Popular mistakes and fails when designing a cloud strategy for a business
Most businesses struggle to come up with a realistic cloud strategy roadmap. However, designing a thorough enterprise cloud strategy is essential for long-term success of your cloud operations. As a Managed Services Provider, we have helped design multiple examples of cloud computing strategy cloud services, and today we will explain what is hot and what is not to have in your cloud strategy template.
First of all, businesses often perceive the cloud computing platforms like AWS, GCP or Azure as a promised land, where wonderful things like load balancing and scaling happen without any need of human control. Unfortunately, this is not so. Which of the following characteristics of cloud strategy and services is false then?

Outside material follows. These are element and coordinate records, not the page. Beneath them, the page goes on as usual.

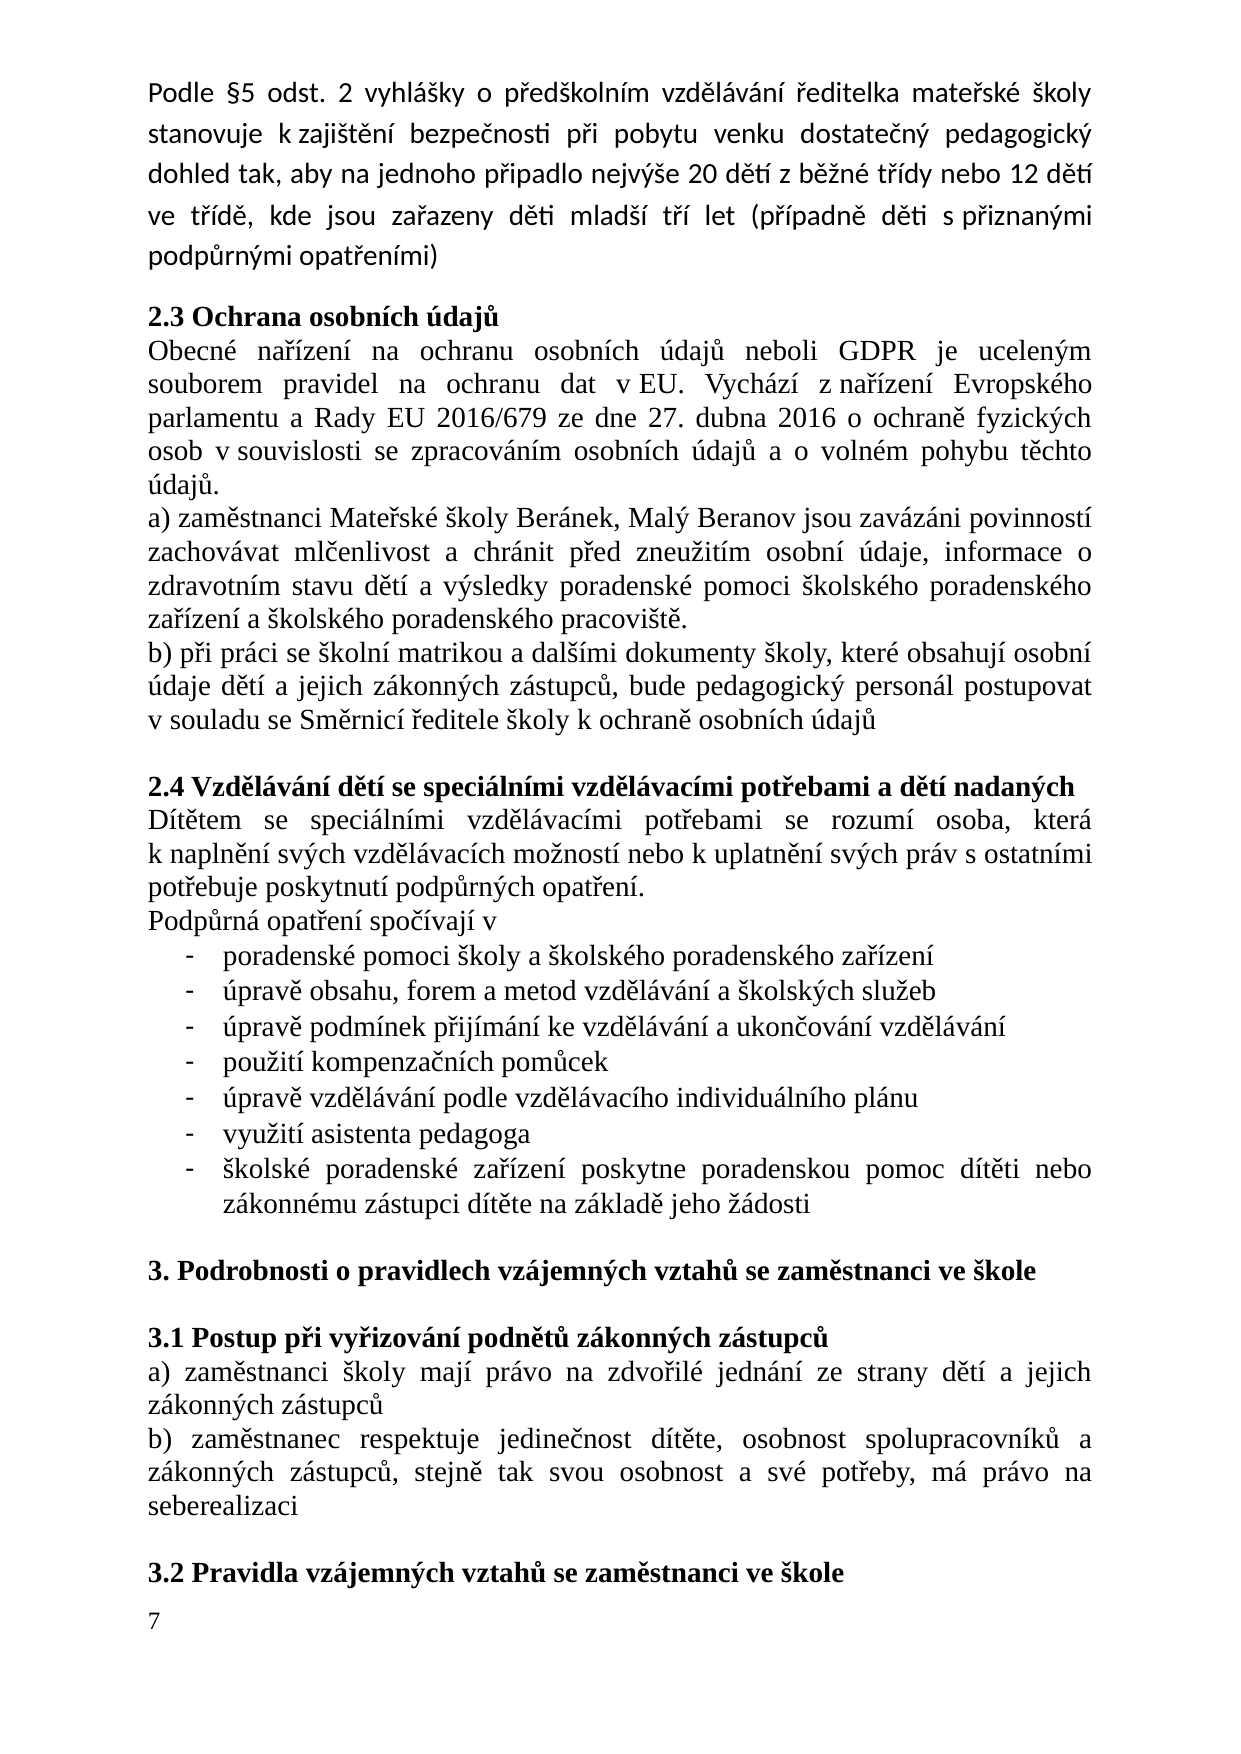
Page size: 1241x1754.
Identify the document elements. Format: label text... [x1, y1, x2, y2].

list použití kompenzačních pomůcek [185, 1043, 1093, 1079]
text a) zaměstnanci školy mají právo na zdvořilé jednání ze strany dětí a jejich zákonných zástupců [148, 1354, 1093, 1421]
list úpravě obsahu, forem a metod vzdělávání a školských služeb [185, 972, 1093, 1008]
text Podle §5 odst. 2 vyhlášky o předškolním vzdělávání ředitelka mateřské školy stanovuje k zajištění bezpečnosti při pobytu venku dostatečný pedagogický dohled tak, aby na jednoho připadlo nejvýše 20 dětí z běžné třídy nebo 12 dětí ve třídě, kde jsou zařazeny děti mladší tří let (případně děti s přiznanými podpůrnými opatřeními) [148, 74, 1093, 273]
list poradenské pomoci školy a školského poradenského zařízení [185, 937, 1093, 972]
text b) při práci se školní matrikou a dalšími dokumenty školy, které obsahují osobní údaje dětí a jejich zákonných zástupců, bude pedagogický personál postupovat v souladu se Směrnicí ředitele školy k ochraně osobních údajů [148, 635, 1093, 735]
text 3.1 Postup při vyřizování podnětů zákonných zástupců [148, 1320, 1093, 1354]
text a) zaměstnanci Mateřské školy Beránek, Malý Beranov jsou zavázáni povinností zachovávat mlčenlivost a chránit před zneužitím osobní údaje, informace o zdravotním stavu dětí a výsledky poradenské pomoci školského poradenského zařízení a školského poradenského pracoviště. [148, 501, 1093, 635]
list úpravě vzdělávání podle vzdělávacího individuálního plánu [185, 1079, 1093, 1115]
text 3. Podrobnosti o pravidlech vzájemných vztahů se zaměstnanci ve škole [148, 1253, 1093, 1287]
list úpravě podmínek přijímání ke vzdělávání a ukončování vzdělávání [185, 1008, 1093, 1043]
text Podpůrná opatření spočívají v [148, 903, 1093, 937]
text Obecné nařízení na ochranu osobních údajů neboli GDPR je uceleným souborem pravidel na ochranu dat v EU. Vychází z nařízení Evropského parlamentu a Rady EU 2016/679 ze dne 27. dubna 2016 o ochraně fyzických osob v souvislosti se zpracováním osobních údajů a o volném pohybu těchto údajů. [148, 333, 1093, 501]
text b) zaměstnanec respektuje jedinečnost dítěte, osobnost spolupracovníků a zákonných zástupců, stejně tak svou osobnost a své potřeby, má právo na seberealizaci [148, 1421, 1093, 1521]
text 2.3 Ochrana osobních údajů [148, 299, 1093, 333]
text Dítětem se speciálními vzdělávacími potřebami se rozumí osoba, která k naplnění svých vzdělávacích možností nebo k uplatnění svých práv s ostatními potřebuje poskytnutí podpůrných opatření. [148, 802, 1093, 903]
list využití asistenta pedagoga [185, 1115, 1093, 1150]
text 2.4 Vzdělávání dětí se speciálními vzdělávacími potřebami a dětí nadaných [148, 769, 1093, 802]
text 3.2 Pravidla vzájemných vztahů se zaměstnanci ve škole [148, 1555, 1093, 1588]
list školské poradenské zařízení poskytne poradenskou pomoc dítěti nebo zákonnému zástupci dítěte na základě jeho žádosti [185, 1150, 1093, 1219]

- Cloud is cheap. Pay-as-you-go billing model that bills for milliseconds is definitely much more cost-effective, as compared to monthly subscriptions to dedicated server packages — but the monthly cheque can become quite large quite fast, if you don’t keep track of what cloud features you actually use. A business must clearly understand what cloud features and services will be required of its IT infrastructure and plan for a lean, mean efficient
- Cloud is not secure. While iCloud leaks of naked celebrities pictures periodically happen, the main reason for those is the stupidity of the celebs themselves, who use their birthday dates, mom’s maiden name or the name of their favorite dog as their passwords. On the other hand, the US DOD and CIA signed contracts with AWS for more than 600 million dollars. google cloud strategy has lead to most of the world storing their data in Google Docs and spreadsheets. And the fact that 80% of Fortune 500 companies host their systems on Azure — these things speak for themselves.
- Cloud is easy to manage. Cloud services are developed in bundles, meaning the cloud service providers assume you will use their services exclusively, so they provide end-to-end solutions that cover all needs of your business. However, many of these bundles have features you will rarely — or never — actually need, so replacing them with free-to-use open-source analogs is highly recommended to avoid vendor lock-in.
How to do design a water-tight cloud first strategy then?
Cloud strategy template
When planning for a cloud first strategy, this is the correct roadmap to follow:
- Plan your cloud infrastructure to be modular. Your systems should be able to utilize components from multiple cloud platforms and swap them with relative ease. When your storage can be deployed to Azure Storage or Amazon S3 bucket or Google Storage — you have to plan for contingency and be ready to swap the provider should the need arise. Thus said, the core systems should be cloud-agnostic (Terraform, Kubernetes, Docker, Jenkins, Ansible, ELK stack, etc.) and the use of cloud services should be kept at a minimally required level.
- Cost-efficiency is the key. There are lots of ways to ensure scalability (CloudFlare CDN, auto-scaling groups for instances, etc.) but the core characteristic of your cloud system should be the cost-efficiency, so that your IT infrastructure uses only the essential proprietary cloud services and makes do with free-to use open-source components.
- Ensure workflow continuity. Demand your cloud computing partner to provide detailed documentation on the way the infrastructure is organized and should be managed. This way, you are not tied to a particular contractor and can swap your Managed Services Provider should you find a better company.
Final thoughts on designing an efficient cloud strategy for business
Naturally, creating a viable cloud strategy roadmap without previous experience with that kind of things is quite complicated. This is why in order to get a good cloud first strategy it is wise to contact a trustworthy IT outsourcing company with decent expertise in such services. And our cloud strategy template will help you understand if they really design a productive cloud computing strategy for your business.